いつだって、社会を失った密室的な関係は、消えるか逃げるか死ぬかくらいしかないんですが、そういう「幾重にも濃密な関係」というものにたまらないロマンを見出すわけです。
個人的な話になりますけど、俺が社会的な承認とやらにほとんどアレルギーめいた反応を示すのは、崩壊家族に育ったのが原因だと思われます。自分の家族がおかしいっていうことに気づいたのは、中学校入ってからあとのことだったんですが、その前は、みんなが「家族」と称している集団は、あれはみなの途方もない偽善やら努力やらのはてに成立している砂上楼閣のようなものだと思ってました。つまり「あれはニセモノであり、いずれすべて崩壊する運命にあるのだ」と思っていた。ならばそこに憎悪はからまないはずなんですが、それがあったあたりは「本当はあちらが正常で、こちらが異常なのだ」ということに無意識的には気づいていたからかもしれません。

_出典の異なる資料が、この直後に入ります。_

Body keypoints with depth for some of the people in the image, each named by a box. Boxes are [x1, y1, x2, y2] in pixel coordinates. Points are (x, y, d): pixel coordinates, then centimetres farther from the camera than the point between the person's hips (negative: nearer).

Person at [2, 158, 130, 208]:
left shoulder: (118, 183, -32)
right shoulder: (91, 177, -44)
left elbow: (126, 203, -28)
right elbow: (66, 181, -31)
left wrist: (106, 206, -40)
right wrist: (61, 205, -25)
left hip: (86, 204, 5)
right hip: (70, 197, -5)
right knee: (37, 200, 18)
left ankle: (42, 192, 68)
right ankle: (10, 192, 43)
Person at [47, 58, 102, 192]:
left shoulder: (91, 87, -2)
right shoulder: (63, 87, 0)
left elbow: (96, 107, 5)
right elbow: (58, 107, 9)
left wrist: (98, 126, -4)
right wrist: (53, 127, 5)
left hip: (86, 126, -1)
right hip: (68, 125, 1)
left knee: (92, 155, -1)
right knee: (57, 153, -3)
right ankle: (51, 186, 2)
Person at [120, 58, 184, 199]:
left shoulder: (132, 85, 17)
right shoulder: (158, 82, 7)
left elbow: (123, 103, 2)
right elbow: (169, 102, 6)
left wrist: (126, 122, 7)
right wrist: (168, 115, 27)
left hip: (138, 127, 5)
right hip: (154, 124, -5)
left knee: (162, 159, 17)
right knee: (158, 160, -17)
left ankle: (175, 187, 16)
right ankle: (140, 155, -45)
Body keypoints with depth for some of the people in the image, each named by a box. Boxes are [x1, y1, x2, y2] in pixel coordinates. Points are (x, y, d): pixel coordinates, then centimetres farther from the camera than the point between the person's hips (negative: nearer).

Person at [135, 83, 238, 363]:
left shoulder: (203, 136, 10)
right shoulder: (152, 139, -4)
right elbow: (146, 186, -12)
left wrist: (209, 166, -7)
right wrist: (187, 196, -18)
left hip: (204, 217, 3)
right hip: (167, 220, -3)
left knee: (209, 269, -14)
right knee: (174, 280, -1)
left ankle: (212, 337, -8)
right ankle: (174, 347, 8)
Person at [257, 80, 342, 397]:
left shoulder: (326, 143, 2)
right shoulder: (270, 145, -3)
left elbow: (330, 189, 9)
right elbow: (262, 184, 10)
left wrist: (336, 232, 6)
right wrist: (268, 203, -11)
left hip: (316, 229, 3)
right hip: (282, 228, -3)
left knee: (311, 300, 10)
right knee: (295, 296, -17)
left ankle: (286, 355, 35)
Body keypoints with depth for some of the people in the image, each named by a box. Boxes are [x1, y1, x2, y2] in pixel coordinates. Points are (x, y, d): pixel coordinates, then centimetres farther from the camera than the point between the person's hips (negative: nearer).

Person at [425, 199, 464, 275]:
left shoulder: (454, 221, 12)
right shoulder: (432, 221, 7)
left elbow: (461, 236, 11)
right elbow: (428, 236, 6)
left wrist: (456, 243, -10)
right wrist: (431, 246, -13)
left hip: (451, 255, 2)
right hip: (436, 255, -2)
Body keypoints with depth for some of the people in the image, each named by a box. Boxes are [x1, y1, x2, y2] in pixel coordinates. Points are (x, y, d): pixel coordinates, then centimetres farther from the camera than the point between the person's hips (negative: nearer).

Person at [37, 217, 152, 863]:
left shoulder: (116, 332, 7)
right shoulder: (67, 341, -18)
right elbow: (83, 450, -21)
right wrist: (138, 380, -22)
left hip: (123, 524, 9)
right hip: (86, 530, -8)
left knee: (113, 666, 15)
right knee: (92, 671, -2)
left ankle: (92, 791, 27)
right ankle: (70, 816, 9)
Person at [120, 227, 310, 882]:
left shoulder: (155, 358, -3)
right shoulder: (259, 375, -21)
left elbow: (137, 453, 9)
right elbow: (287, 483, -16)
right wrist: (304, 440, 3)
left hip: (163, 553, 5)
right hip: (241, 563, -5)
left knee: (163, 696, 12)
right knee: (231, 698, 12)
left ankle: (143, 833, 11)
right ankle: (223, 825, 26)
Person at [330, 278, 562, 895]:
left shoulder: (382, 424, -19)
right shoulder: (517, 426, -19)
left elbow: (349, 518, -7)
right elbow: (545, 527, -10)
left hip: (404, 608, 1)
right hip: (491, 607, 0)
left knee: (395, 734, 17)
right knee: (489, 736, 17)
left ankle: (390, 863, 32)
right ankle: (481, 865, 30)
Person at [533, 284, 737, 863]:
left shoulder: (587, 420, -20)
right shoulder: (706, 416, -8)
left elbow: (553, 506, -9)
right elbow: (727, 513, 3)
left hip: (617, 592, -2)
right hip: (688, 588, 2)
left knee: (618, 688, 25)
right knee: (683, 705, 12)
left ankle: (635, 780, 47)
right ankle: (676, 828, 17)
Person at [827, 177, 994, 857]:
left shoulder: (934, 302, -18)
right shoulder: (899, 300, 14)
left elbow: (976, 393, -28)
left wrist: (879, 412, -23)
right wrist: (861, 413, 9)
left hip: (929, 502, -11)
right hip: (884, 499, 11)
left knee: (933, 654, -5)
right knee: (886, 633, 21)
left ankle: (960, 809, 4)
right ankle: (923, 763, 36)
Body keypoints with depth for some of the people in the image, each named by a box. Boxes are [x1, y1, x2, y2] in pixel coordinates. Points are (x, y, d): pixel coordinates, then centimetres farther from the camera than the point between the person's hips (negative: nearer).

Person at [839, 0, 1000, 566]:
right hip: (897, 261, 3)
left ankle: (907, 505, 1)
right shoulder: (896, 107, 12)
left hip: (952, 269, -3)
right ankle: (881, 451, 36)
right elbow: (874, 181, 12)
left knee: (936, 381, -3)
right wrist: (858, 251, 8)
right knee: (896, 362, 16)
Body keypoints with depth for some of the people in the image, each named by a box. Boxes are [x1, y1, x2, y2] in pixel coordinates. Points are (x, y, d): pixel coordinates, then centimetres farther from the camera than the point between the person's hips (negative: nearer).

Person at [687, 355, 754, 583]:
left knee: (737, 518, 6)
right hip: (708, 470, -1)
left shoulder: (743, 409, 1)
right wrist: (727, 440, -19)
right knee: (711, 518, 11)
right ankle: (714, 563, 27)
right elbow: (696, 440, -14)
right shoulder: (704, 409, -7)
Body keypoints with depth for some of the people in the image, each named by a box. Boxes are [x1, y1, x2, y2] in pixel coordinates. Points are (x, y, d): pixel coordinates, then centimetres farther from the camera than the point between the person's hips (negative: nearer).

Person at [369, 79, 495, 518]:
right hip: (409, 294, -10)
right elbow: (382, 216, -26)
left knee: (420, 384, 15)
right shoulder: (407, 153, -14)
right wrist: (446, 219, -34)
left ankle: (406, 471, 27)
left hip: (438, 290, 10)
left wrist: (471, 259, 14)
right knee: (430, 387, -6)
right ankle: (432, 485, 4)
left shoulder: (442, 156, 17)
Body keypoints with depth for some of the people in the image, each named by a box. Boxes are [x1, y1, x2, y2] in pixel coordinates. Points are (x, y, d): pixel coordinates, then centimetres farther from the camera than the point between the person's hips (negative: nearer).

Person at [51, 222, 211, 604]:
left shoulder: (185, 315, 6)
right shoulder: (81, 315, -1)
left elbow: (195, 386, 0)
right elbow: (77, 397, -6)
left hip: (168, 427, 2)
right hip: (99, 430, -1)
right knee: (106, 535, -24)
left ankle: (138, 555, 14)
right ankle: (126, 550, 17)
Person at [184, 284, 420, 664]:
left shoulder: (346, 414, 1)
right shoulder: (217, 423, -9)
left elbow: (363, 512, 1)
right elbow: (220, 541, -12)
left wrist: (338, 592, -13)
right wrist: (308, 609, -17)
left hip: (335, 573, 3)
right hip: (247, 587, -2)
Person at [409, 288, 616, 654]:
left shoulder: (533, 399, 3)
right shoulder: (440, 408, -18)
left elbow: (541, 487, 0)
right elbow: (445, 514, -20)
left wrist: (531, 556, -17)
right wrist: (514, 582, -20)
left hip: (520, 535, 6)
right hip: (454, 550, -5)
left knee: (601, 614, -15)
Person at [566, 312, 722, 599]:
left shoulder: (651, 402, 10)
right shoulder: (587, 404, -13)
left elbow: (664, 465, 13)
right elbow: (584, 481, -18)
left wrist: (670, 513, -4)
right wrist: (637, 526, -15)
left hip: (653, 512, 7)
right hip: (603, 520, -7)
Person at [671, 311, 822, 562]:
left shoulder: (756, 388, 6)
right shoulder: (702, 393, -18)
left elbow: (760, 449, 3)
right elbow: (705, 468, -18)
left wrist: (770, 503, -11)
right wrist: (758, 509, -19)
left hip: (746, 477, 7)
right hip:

なんというか、うらやましかったんでしょう、おそらく。
ただ、そのへんが遠因になっていて、いまでも俺は、あるべき幸福な人間関係が「家族」という概念に収束していくさまを眺めると、脊髄がそれを拒絶する。「母性」とか「母親」も同様ですね。無条件で受け入れてくれる、愛してくれる、やさしさや湿度のようなの、そうしたものを見てしまうと、苦い唾がこみ上げてくるような感覚がある。このへんの感覚は、似たようなものを持っている人にしかわからないと思うんですが、とにかく「母親」という概念に近いものを見ると、それが非常に不快な気持ちの悪いもの、人を飲み込む悪意そのもののように思える。